The fenced-in Suitland Federal Center in Prince George’s County, a hodgepodge of outdated buildings, parking lots and rolling lawns, is finally undergoing a makeover. It was created in 1941 from wooded farmland to supplement government office space within the District. In the 1950s and ’60s, a records center for the National Archives and a heating and refrigeration plant joined a trio of brick buildings on the property. A big, windowless building for the National Maritime Intelligence Center was completed in the early 1990s.
The new headquarters of the U.S. Census Bureau and operations center for the National Oceanic and Atmospheric Administration represent only a few of the changes now taking place inside the precinct north of Suitland Parkway. Over the next decade, the northern edge of the 226-acre tract will be transformed with new buildings, parks, tree-lined boulevards and pedestrian paths to create a more coherent campus for federal workers.
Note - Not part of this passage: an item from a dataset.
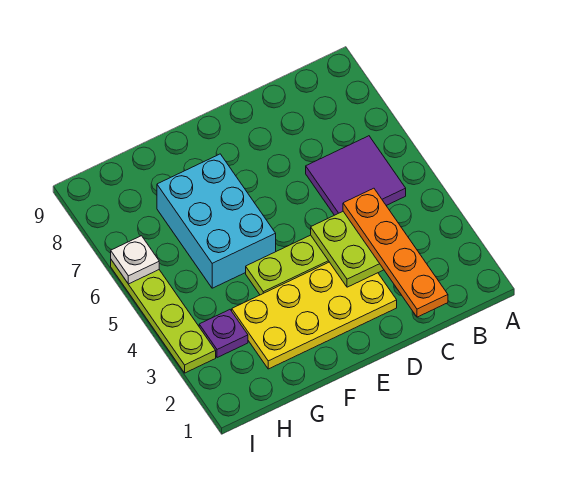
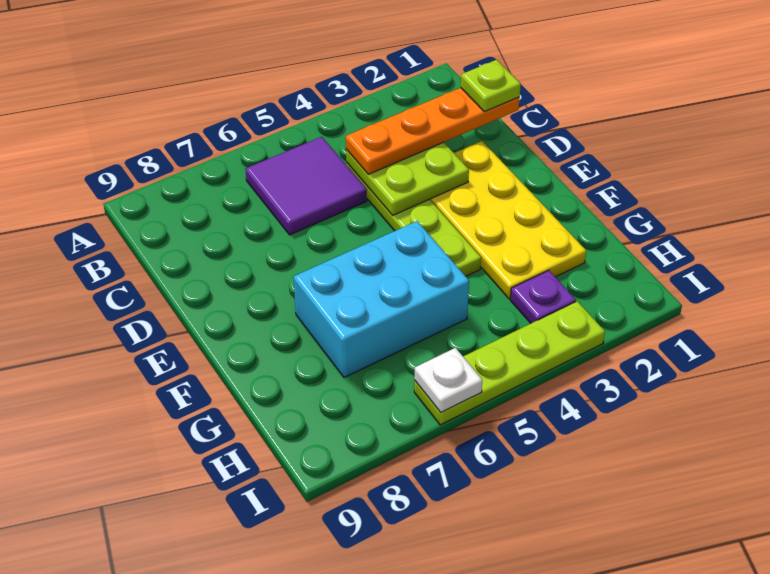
none -> lime 1x1 plate [461,60,521,112]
A publicly accessible “village green” outside its gates will be created at the corner of Silver Hill and Suitland roads in 2011.
The overhaul follows a master plan created in 2002 by a design team led by Skidmore, Owings and Merrill, the architects responsible for the Census Bureau headquarters. Currently, three of the federal center’s oldest buildings, originally constructed in the 1940s for the Census Bureau and Naval Intelligence Command, are being razed to make way for future development. Suitland House, a 1937 Colonial Revival-style dwelling used by the Census Bureau for office space, will be preserved at the wooded edge of that agency’s new headquarters.